Exercise instructions:
Transcribe the data word for word, from its first line through the line that contains "Reading left to right, read", including both of those lines.

(Stored dataset items)
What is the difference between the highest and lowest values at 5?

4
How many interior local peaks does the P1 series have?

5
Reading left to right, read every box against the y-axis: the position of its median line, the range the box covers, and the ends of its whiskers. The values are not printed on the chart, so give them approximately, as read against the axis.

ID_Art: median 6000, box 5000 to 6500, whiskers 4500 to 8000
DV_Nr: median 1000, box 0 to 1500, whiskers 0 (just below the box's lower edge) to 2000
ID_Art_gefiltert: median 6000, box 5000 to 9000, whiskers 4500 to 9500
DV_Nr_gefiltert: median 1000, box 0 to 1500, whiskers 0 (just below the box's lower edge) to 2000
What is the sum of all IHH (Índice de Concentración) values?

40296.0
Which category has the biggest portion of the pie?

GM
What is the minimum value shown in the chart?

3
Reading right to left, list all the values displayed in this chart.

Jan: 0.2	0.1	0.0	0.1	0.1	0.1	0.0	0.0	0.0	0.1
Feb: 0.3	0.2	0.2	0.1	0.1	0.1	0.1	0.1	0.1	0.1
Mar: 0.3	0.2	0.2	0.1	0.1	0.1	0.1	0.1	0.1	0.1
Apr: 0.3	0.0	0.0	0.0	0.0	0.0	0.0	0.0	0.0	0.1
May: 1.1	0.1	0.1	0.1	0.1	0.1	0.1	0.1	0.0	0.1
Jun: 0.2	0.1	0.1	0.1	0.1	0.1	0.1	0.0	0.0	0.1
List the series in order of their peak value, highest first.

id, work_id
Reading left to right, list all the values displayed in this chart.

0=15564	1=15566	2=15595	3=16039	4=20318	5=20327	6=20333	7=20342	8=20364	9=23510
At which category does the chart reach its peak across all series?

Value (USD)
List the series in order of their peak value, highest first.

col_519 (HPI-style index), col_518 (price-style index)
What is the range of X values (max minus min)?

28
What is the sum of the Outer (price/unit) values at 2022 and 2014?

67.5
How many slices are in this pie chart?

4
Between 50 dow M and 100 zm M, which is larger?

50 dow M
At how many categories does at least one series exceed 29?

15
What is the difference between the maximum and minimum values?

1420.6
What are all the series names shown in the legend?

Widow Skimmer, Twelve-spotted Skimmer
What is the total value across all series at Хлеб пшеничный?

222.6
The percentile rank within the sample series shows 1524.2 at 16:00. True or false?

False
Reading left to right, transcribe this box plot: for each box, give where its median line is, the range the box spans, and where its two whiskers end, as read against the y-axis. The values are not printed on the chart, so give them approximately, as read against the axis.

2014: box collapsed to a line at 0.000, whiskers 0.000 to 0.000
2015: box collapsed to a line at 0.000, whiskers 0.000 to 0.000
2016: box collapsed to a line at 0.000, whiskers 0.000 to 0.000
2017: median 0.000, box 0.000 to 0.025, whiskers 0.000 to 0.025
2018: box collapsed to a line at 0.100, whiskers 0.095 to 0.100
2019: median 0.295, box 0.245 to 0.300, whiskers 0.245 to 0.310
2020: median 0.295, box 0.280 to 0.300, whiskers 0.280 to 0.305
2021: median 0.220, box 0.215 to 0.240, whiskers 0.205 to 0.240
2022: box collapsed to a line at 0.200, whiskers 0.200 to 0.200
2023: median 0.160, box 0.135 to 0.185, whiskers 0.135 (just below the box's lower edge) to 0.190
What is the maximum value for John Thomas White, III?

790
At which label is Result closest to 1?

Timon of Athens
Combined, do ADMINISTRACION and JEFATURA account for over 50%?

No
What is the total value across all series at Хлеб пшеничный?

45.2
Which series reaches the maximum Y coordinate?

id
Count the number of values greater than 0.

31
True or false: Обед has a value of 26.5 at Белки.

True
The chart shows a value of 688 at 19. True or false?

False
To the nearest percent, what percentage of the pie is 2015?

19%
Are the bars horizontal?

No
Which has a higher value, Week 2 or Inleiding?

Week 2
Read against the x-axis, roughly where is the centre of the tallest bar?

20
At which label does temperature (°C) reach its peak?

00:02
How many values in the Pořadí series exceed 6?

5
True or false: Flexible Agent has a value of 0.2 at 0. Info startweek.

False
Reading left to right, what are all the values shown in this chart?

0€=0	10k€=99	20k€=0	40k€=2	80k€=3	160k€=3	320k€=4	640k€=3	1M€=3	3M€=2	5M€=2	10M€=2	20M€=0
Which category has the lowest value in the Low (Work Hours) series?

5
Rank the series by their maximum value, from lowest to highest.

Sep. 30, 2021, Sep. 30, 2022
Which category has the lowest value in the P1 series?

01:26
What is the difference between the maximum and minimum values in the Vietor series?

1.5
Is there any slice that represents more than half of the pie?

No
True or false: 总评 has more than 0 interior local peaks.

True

Answer below:
What is the difference between the highest and lowest values at 5?

4
How many interior local peaks does the P1 series have?

5
Reading left to right, read every box against the y-axis: the position of its median line, the range the box covers, and the ends of its whiskers. The values are not printed on the chart, so give them approximately, as read against the axis.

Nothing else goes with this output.